The April 4, 2017 Consolidated Election was record-setting with a 75.3 percent increase in voting before Election Day compared to 2013 and more registered voters than ever in suburban Cook County, according to the 2017 Consolidated Election Post-Election Report, released Wednesday by the office of Cook County Clerk David Orr.
“Suburban Cook County voters have shown a preference for voting before Election Day for some time now,” Cook County Clerk David Orr said. “Early, Mail and Grace Period voting numbers have increased in every election since their respective implementation.”
Also, according to the Post-Election Report, suburban Cook saw the highest number of registered voters prior to Election Day – 1,534,858 – in addition to registrations on April 4, thanks to Election Day Registration (EDR).
“People have shown that they want to take part in the electoral process,” Orr said. “If they have the tools, the information, and the access to the vote, they will take full advantage of the opportunity to register and vote.”

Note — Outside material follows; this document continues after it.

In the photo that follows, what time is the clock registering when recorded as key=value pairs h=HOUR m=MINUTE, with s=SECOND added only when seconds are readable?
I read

Additionally, this was the first election candidates could use the Clerk’s new Running for Office Starter Kit (RFO), an online tool that assists candidates with finding and filling out the appropriate paperwork in order to run for office
RFO Starter Kit users – who ran in 129 contests – prevented 43 races from going uncontested and 26 from not having any candidates for voters to choose from.
The Post-Election Report provides an in-depth look at the results of the 1,031 contests, plus an analysis of turnout and votes from the precinct to township level.
Some highlights from the report include:
- Roughly 33 percent of all races in the Consolidated Election were contested. In the 36 races where incumbents were opposed, the incumbent won 68 percent of the time.
- Nearly a dozen races in this year’s Consolidated Election were decided by fewer than 10 votes.
- Suburban Cook County voters returned nearly 90 percent of their requested mail ballots.
- Women outnumber men by about 9 percent among total registered voters.
- The highest number of recently registered voters continues to be those between 18-24 (28.5 percent). More than half of new registrations in 2017 came from residents between 18 and 35 years old.